PM says she hasn’t obtained copy of document signed by Trafigura and CCOC Association
Prime Minister Portia Simpson Miller told Parliament last week that she has been unable to obtain a copy of the document signed by CCOC Association and Trafigura Beheer to facilitate the Dutch firm’s controversial $31 million contribution to the People’s National Party (PNP) last year.
The prime minister made the admission in response to supplementary questions from the leader of the opposition, Bruce Golding, during the March 20 meeting of the House of Representatives.
Golding: Mr Speaker, the prime minister says that she has not seen the documentation. In view of the importance of this documentation to the issue, can the prime minister advise the House whether she sought to, but failed to obtain a copy of the documentation?

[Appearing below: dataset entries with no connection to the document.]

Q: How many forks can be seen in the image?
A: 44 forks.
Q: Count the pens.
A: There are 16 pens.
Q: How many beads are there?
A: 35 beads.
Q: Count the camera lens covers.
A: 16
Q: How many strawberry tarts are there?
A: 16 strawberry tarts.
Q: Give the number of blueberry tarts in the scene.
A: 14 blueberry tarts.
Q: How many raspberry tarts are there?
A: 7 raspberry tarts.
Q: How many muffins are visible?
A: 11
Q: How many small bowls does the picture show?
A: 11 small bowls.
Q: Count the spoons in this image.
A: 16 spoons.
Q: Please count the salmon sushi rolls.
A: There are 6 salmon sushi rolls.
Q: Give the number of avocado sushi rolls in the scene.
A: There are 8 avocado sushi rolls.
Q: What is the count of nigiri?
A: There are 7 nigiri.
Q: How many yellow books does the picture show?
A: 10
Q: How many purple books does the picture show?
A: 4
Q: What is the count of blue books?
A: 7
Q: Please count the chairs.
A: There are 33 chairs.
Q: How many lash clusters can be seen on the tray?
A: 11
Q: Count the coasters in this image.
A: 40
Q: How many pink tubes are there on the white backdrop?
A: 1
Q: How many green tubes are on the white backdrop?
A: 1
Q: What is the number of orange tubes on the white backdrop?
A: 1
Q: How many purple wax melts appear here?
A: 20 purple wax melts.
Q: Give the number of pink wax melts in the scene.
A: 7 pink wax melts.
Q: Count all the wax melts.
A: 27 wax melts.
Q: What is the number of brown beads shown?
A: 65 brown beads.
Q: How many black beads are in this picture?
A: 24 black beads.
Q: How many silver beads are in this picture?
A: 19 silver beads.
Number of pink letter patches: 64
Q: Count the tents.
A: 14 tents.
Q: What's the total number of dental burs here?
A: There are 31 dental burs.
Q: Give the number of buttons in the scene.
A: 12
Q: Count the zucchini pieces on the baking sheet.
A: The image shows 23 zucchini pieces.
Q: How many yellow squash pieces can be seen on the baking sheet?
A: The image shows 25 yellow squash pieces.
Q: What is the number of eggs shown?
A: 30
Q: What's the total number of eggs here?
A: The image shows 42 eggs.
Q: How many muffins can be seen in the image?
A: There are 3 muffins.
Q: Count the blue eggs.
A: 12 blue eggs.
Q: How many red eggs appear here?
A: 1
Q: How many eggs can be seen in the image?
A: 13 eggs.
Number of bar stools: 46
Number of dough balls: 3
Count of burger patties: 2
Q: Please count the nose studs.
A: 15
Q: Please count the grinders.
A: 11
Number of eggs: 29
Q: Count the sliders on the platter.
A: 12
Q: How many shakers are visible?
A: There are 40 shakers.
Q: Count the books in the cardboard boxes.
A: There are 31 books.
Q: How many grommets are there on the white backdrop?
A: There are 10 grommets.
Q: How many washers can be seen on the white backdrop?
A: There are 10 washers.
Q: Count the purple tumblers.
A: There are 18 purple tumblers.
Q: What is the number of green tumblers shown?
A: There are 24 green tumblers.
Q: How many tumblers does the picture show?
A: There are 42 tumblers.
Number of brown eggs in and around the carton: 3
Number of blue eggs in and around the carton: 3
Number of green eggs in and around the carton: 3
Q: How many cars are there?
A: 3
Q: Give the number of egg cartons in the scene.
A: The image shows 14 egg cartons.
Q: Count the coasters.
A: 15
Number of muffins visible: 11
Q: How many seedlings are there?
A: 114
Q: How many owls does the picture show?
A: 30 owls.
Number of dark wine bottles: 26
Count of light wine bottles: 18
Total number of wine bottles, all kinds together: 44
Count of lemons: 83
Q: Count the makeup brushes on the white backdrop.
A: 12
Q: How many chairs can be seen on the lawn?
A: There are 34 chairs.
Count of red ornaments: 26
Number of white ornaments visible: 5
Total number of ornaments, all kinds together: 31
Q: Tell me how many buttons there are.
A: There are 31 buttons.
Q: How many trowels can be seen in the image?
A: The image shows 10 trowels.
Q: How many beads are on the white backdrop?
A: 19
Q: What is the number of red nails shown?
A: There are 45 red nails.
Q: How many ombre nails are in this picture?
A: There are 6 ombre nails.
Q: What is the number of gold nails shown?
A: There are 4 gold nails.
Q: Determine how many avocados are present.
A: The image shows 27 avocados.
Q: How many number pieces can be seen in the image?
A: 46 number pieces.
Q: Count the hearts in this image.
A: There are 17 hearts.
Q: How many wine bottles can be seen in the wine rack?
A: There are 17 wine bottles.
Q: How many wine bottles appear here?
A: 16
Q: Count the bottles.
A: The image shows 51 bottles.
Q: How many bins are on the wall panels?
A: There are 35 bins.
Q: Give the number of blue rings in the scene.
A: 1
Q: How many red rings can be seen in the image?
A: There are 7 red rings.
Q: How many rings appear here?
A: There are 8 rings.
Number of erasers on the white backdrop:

Simpson Miller: My advice is that no such documentation was available, that the donor or donors had the documentation and it was not available. I did ask. I was not able to attain it.
Golding: Was the prime minister able to ascertain two things: the precise nature of the study of the bauxite industry which was to be undertaken; and the terms of the payment that were to be made in respect of that?
Simpson Miller: My response is as before. No, I was not able to.
Golding’s follow-up questions were in regard to Simpson Miller’s earlier answer that the document which facilitated the $31 million contribution from the Dutch oil trader to the PNP was signed by representatives of both Trafigura and CCOC (Colin Campbell Our Candidate) Association.
The prime minister also said that the document was a service agreement, the subject of which was, ostensibly, a consultancy agreement, whereby CCOC Association undertook to do a study of the bauxite industry.
Golding asked the prime minister whether she had been able to ascertain from Senator Campbell, given his association with CCOC Association and given his own ministerial responsibility to the bauxite sector at the time, which representative of CCOC Association signed this document?
The prime minister said, no.
At this point Derrick Smith, the leader of opposition business in the House intervened. “Mr Speaker,” he said, “the prime minister did confirm in one of the answers, I haven’t got a copy of the answers, that there…
Donald Buchanan (minister of information): You getting out of you pants and I going put you back in you pants.
The Speaker: Mr. Buchanan!
Buchanan: Mr Speaker, I apologise most profoundly.
Smith: Thank you, Mr Speaker. In relation to the donation, will the prime minister tell the House, in Jamaican dollars, exactly how much the donation was?
Delroy Chuck (North East St Andrew): Yes, very appropriate question.
(Government members, however, tried to shout down the leader of opposition business).
Smith: You think anybody over there can frighten me? Well, unnu shut up and let me ask the question. Sorry, Mr Speaker. Part two of the question is, in Jamaican dollars, exactly how much was returned?
Robert Pickersgill (minister of housing, transport, water & works) to the Opposition members: Don’t talk anything bout short pants, y’know. Whenever your party in power somebody always wear short pants, so shut you mouth.
Simpson Miller: Mr Smith, the $31-million was returned to Trafigura.
Smith: Mr Speaker, the question was in two sections, exactly how much was the original figure, in Jamaican dollars, and how much was returned. I think there was an answer in relation to how much was returned.
Simpson Miller: The amount donated, Mr Speaker, was the amount returned to Trafigura.
Earlier this month, Trafigura said it had received the funds that Simpson Miller had ordered returned on October 8 last year.
Simpson Miller had ordered the money returned after the Government and the PNP came under heavy flak for accepting the funds, given that Trafigura, at the time, was contracted by the Government to lift and sell Nigerian crude for Jamaica on the world oil market.
The $31 million was transferred to a local bank account held by CCOC Association for the PNP.
The ruling party said the money was a donation for electioneering, but Trafigura later claimed that it was payment on a commercial agreement. The scandal resulted in the resignation of then information minister and PNP general-secretary Colin Campbell.